A tu portale społecznościowe:
No i może dla porównania facebook kontra myspace:
Nie za bardzo wiem, co możnaby porównać w Polsce – jakiś pomysł? pinger.pl z microsoft.pl?
Czas na wnioski.
- Sieci społecznościowe rosną, bo … nie, nie dlatego, że ludzie zamiast odwiedzić bmw.com poszukają tego auta w twitterze. Raczej dlatego, że nie mają czasu odwiedzić bmw.com bo są na facebook.com.
- Dzięki udostępnionym API powstaje coraz więcej aplikacji zintegrowanych np. z twitterem, aplikacji które pozwalają na dużo więcej, niż samo tylko mikroblogowanie. Ludzie lubią gadżety, szczególnie te darmowe, więc je testują i spędzają z nimi czas.
- Po co szukać informacji, skoro po zainstalowaniu jakiegoś agregatora społecznościowo-newsowego wszystko nam samo wpada w ręce?
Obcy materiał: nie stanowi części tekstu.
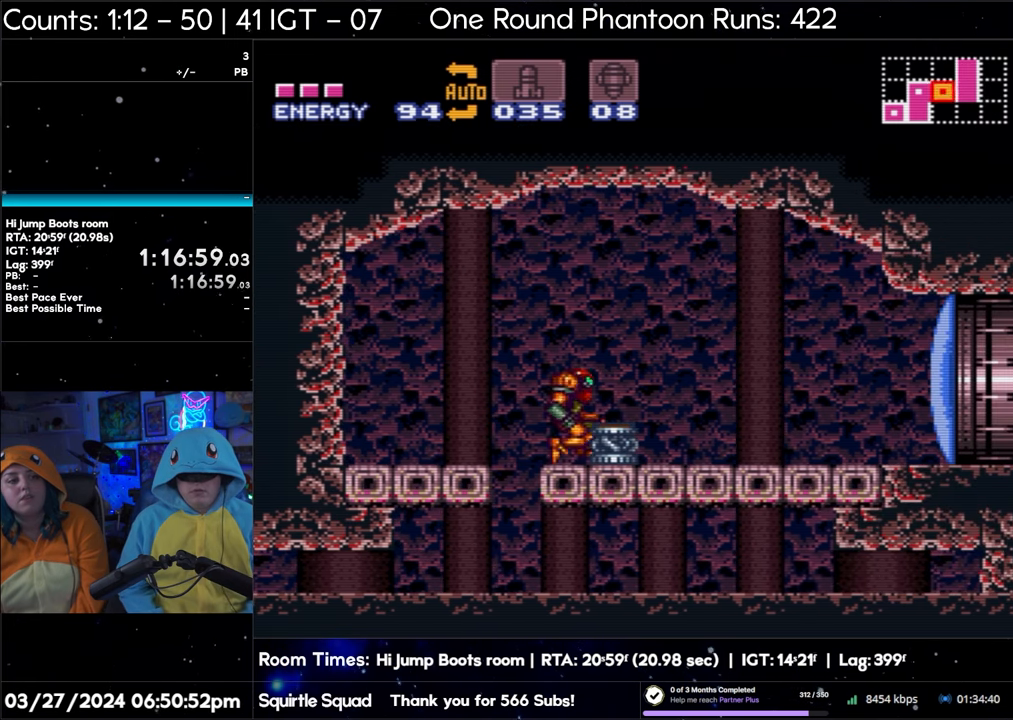
{"buttons": ["A", "B", "DPAD_RIGHT"], "events": []}
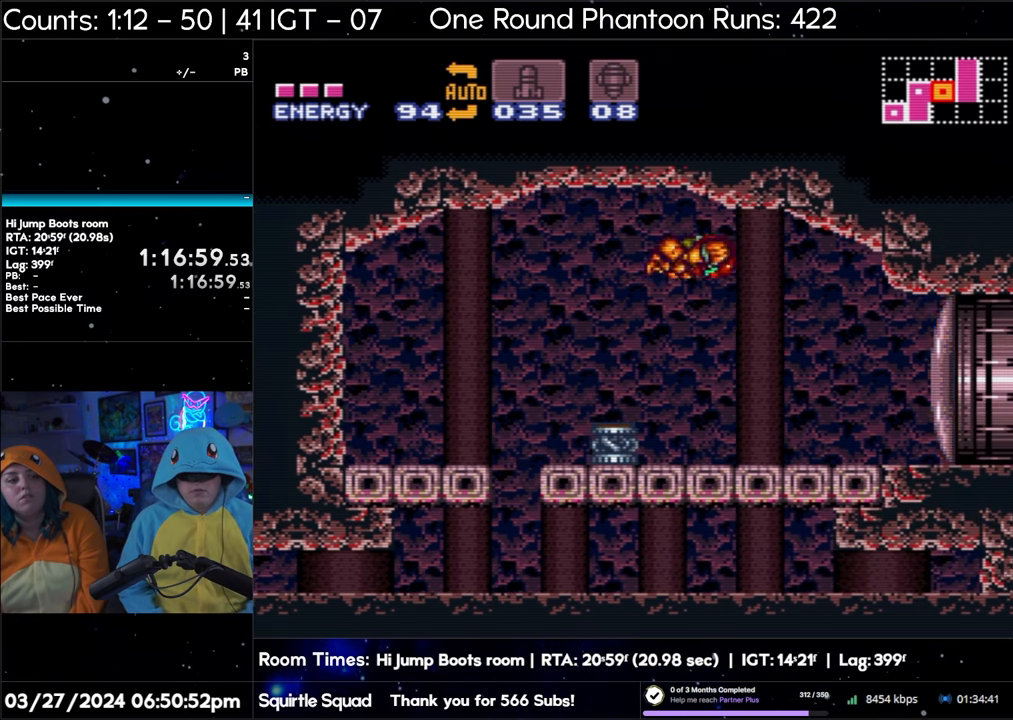
{"buttons": ["A", "DPAD_RIGHT"], "events": [[250, "B", "up"]]}
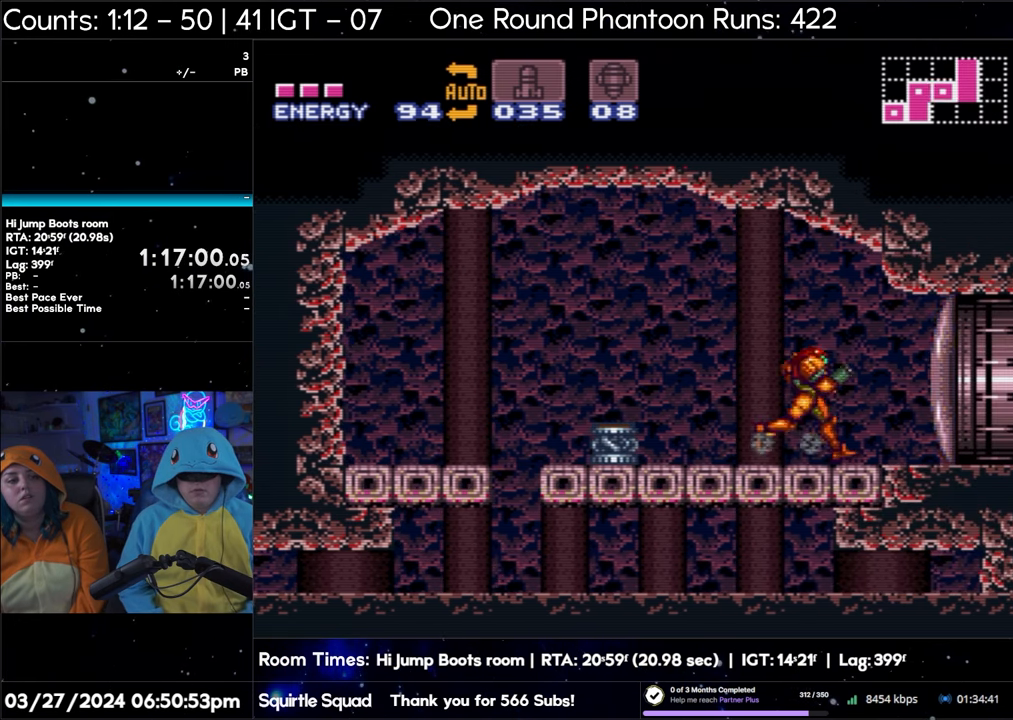
{"buttons": ["A", "DPAD_RIGHT"], "events": [[217, "Y", "down"], [333, "Y", "up"]]}
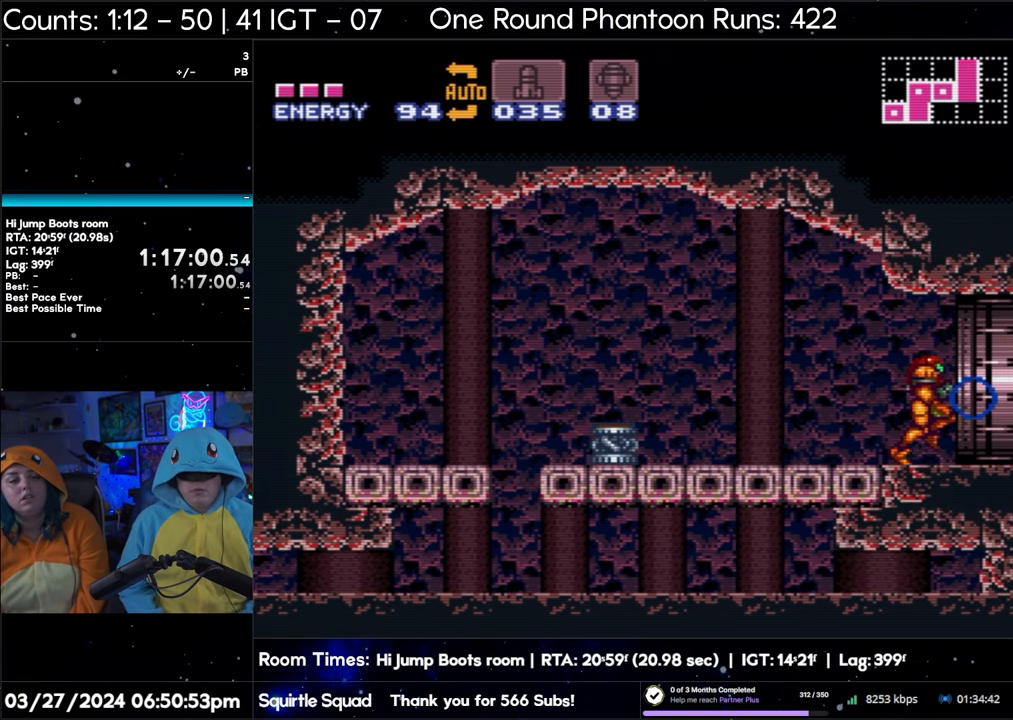
{"buttons": ["A", "DPAD_RIGHT"], "events": []}
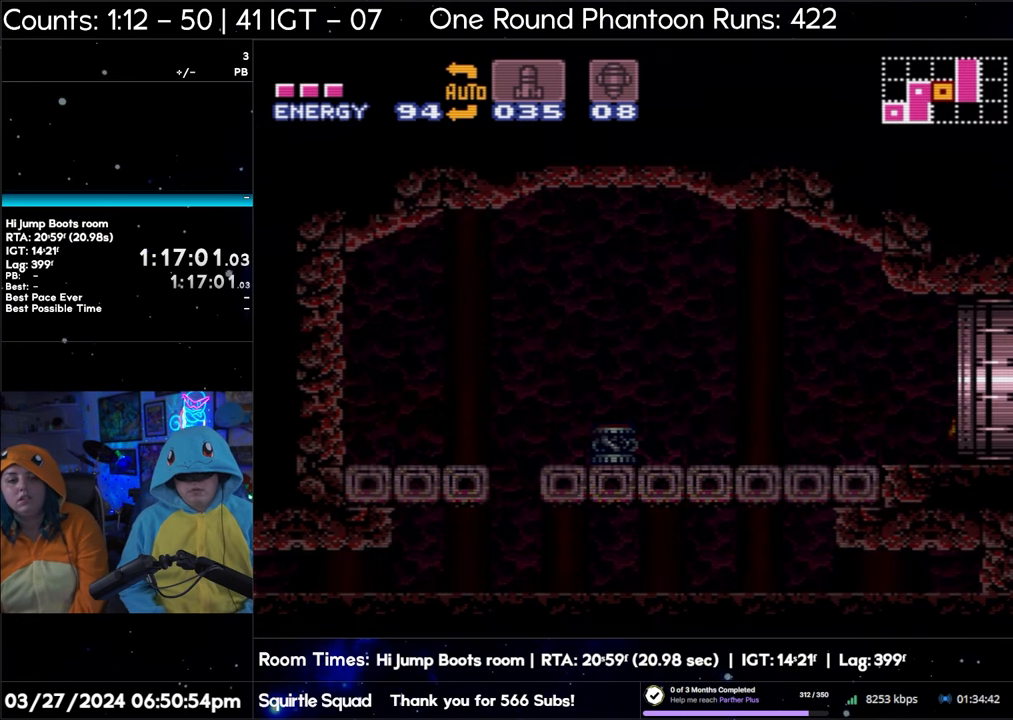
{"buttons": ["A", "DPAD_RIGHT"], "events": []}
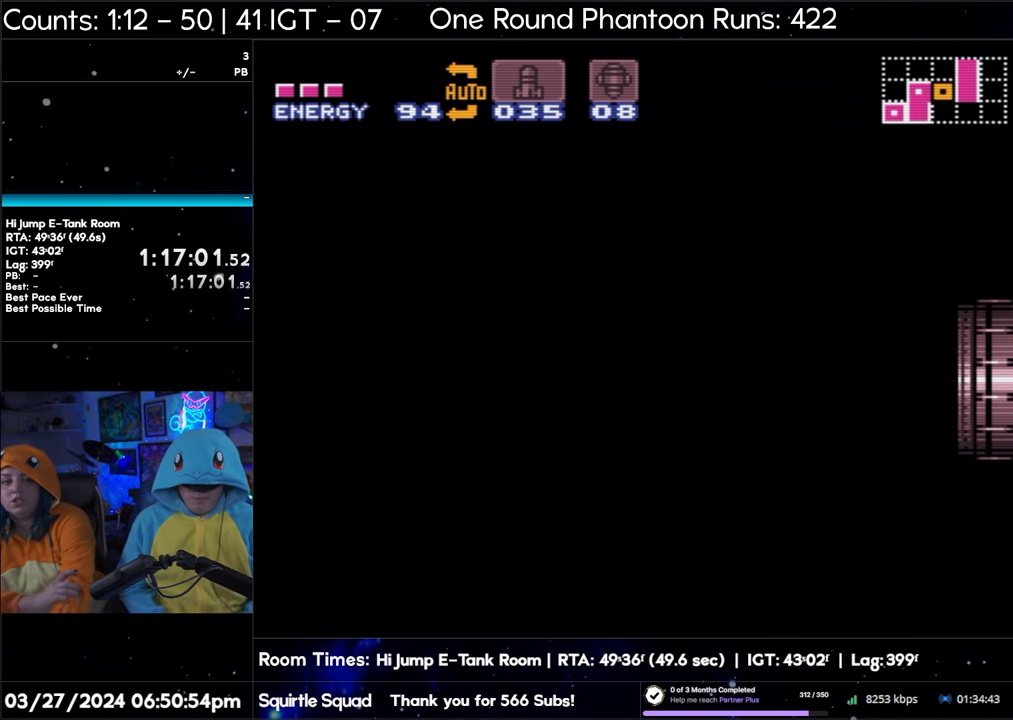
{"buttons": ["A", "DPAD_RIGHT"], "events": [[50, "A", "up"], [50, "DPAD_RIGHT", "up"], [100, "A", "down"], [100, "DPAD_RIGHT", "down"]]}
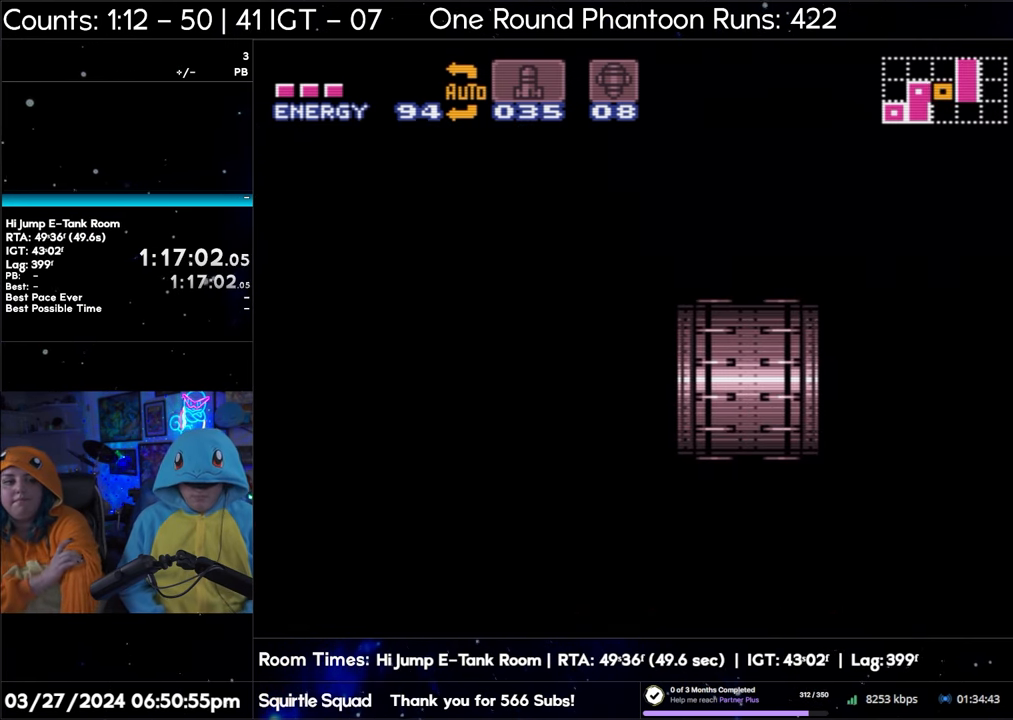
{"buttons": ["A", "DPAD_RIGHT"], "events": []}
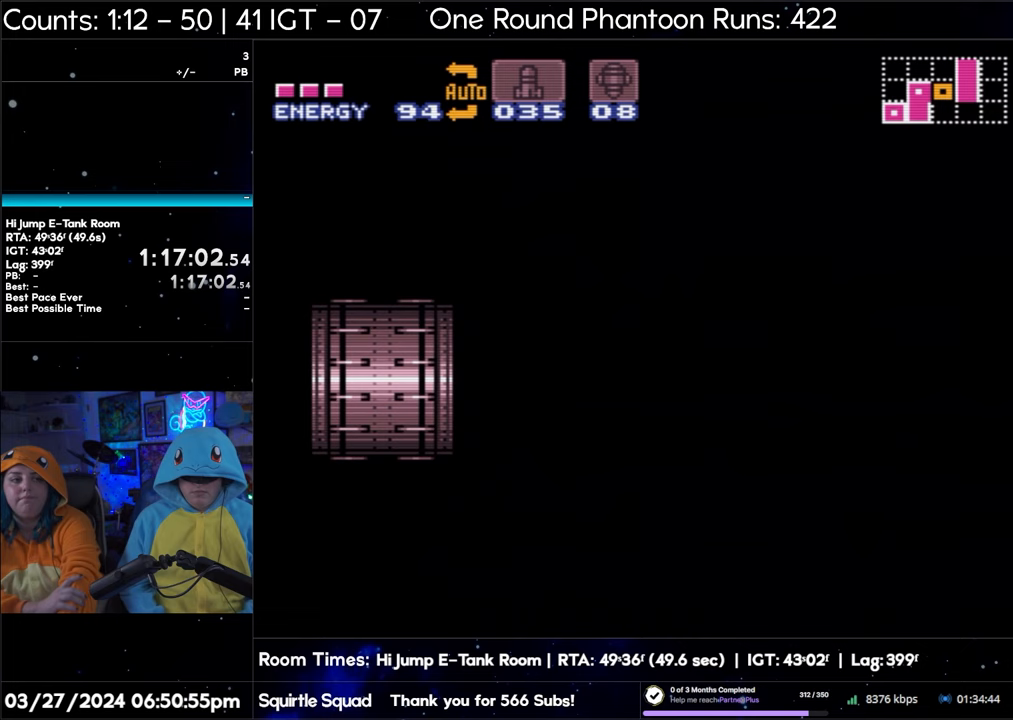
{"buttons": ["A", "DPAD_RIGHT"], "events": []}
- W społecznościach pojawia się coraz więcej treści, które możemy odnaleźć używając sieci w sposób tradycyjny, tyle że za pomocą takiego twittera jest łatwiej (nie, nie przesadzam…).
Www jeszcze pewnie nie umiera i nie umrze tak długo, jak długo społeczności będą się do www odnosiły. Ale jak już się zapełnią treścią to odnośniki do www znikną. Tylko, czy to nie będzie moment, kiedy i społeczności zamienią się w coś innego?